Em abril de 2022, no final do post "Goiânia, além dos aparta-mentes", deixei alguns fragmentos de textos. Textos que escrevia enquanto "passeava" em consultórios médicos. Em um deles, a lembrança viva de meu pai me fez pensar em quantas histórias cabem numa xícara de café. Nasceu assim a crônica 

  A voz que trocou de roupa

Uma crônica sobre memórias, mudanças e o Brasil que (nem sempre) acolhe seus intelectuais

Foi num hotel em Goiânia que percebi, sem aviso, o tanto de história que me atravessa. Histórias que não conto, mas que se escondem nas entrelinhas do que sou - que aparecem quando o cheiro do café lembra a infância, ou quando um silêncio diz mais do que uma frase bem escrita.

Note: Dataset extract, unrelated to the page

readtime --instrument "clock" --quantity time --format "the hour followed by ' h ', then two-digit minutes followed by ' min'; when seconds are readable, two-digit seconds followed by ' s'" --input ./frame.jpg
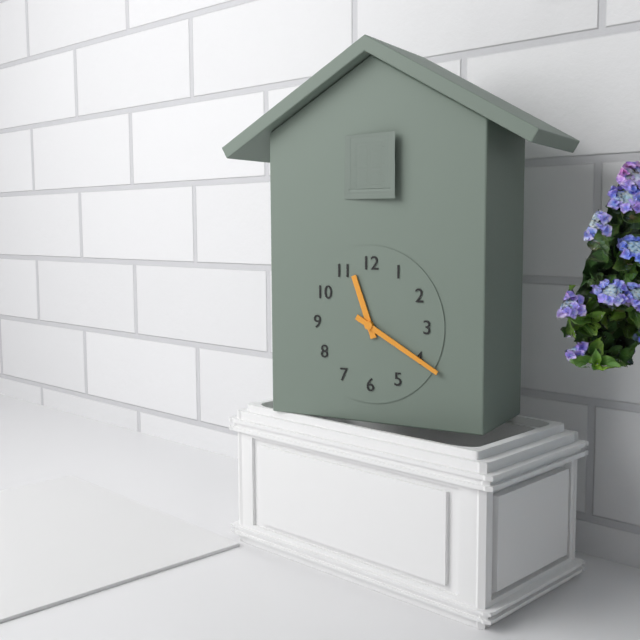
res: 11 h 20 min
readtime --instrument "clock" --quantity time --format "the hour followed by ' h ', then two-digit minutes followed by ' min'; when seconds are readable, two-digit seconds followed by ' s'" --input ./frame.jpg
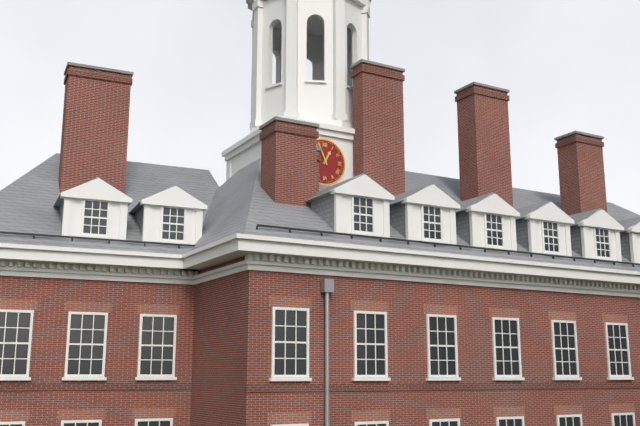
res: 12 h 56 min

O salão do café da manhã tinha luz amarelada, e um ventilador de teto girava com esforço, como se quisesse permanecer ali apenas por cortesia. Os donos do hotel vieram conversar conosco. Um casal  gentil e acolhedor. Disseram que haviam sido jornalistas. Trabalharam durante anos em redações, de dia e de noite, narrando um país sempre em sobressalto. Um dia, decidiram parar. Abriram um restaurante. Depois, outro. E, com o tempo, compraram aquele hotel - que cheirava a pão de queijo e saudade.

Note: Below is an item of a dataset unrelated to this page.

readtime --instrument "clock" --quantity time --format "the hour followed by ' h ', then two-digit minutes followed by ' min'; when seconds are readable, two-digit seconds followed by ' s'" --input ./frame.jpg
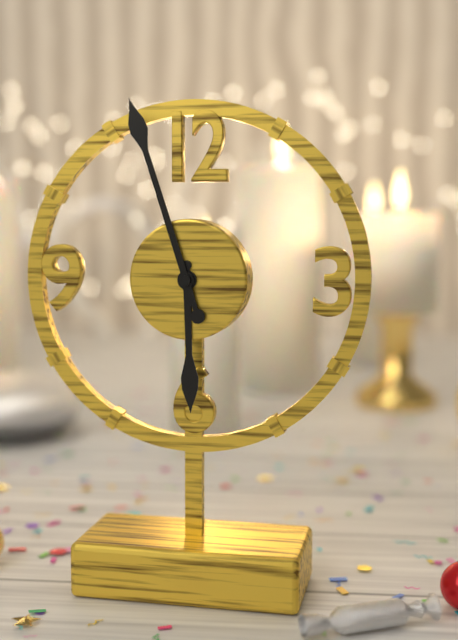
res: 5 h 57 min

Enquanto falavam, a imagem do meu pai foi surgindo como fotografia revelada em laboratório: primeiro borrada, depois nítida. Ele também fora jornalista. Um homem de pensamento crítico, voz pausada e frases que deixavam rastro - dessas que a gente guarda e só entende de verdade muitos anos depois. Tinha uma sabedoria sem pressa. Um intelectual brasileiro daqueles que acreditaram, por um tempo, que a palavra podia transformar o mundo. Mas o mundo, por vezes, transforma a palavra em silêncio. 

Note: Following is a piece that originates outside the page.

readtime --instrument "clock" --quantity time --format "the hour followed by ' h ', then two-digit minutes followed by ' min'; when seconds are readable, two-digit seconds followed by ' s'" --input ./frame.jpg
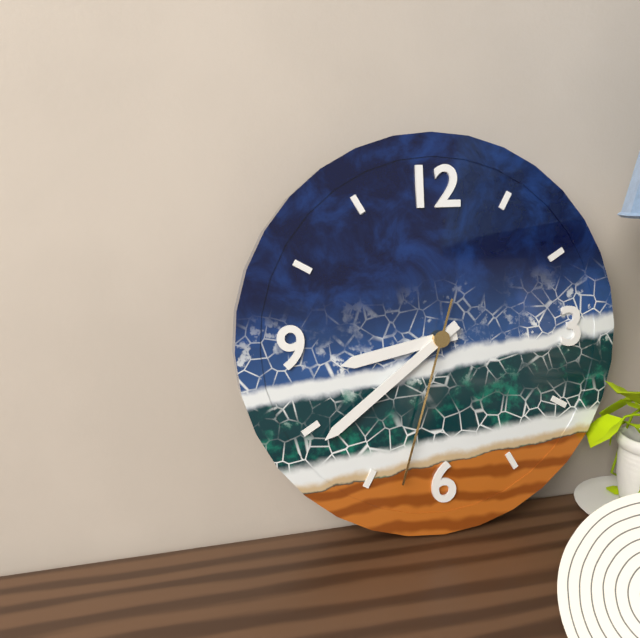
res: 8 h 39 min 33 s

Às vezes, a palavra precisa se esconder para que a vida aconteça

Como tantos, ele percebeu que a sobrevivência exigia uma escolha. E ele escolheu. Foi assim que ele prestou concurso público. Tornou-se funcionário administrativo. Guardou o ofício antigo como quem dobra uma camisa favorita e a deixa no fundo da gaveta: não por desamor, mas por necessidade. Ainda lia os jornais, ainda escrevia, mas com menos alarde. Sua voz trocou de roupa, sem nunca se calar.

Naquela manhã, enquanto mexia o café um tanto forte demais, a televisão exibia um telejornal de vozes exaltadas e urgências fabricadas. Ao redor, a vida real: uma senhora passava manteiga no pão com movimentos de quem repete um ritual antigo; uma criança empurrava uma cadeira com o barulho típico da infância. E os donos do hotel riam com os hóspedes, leves, como se tivessem enfim encontrado um ponto de repouso.

Talvez meu pai tivesse feito o mesmo. Talvez fosse ele quem me ofereceria o café, com aquela cara de quem já sabia que eu ia preferir sem açúcar. Ou talvez, como sempre, colocasse mesmo assim - insistente no afeto.

Nem toda despedida é barulhenta. Algumas moram no fundo da gaveta

O pão de queijo tinha o sabor das manhãs de casa. E o café, aquele gosto de coisa antiga que a gente não esquece. E a imagem dele, dobrando o jornal com precisão, agora parecia uma despedida suave. Um gesto de silêncio - desses que só se entende depois.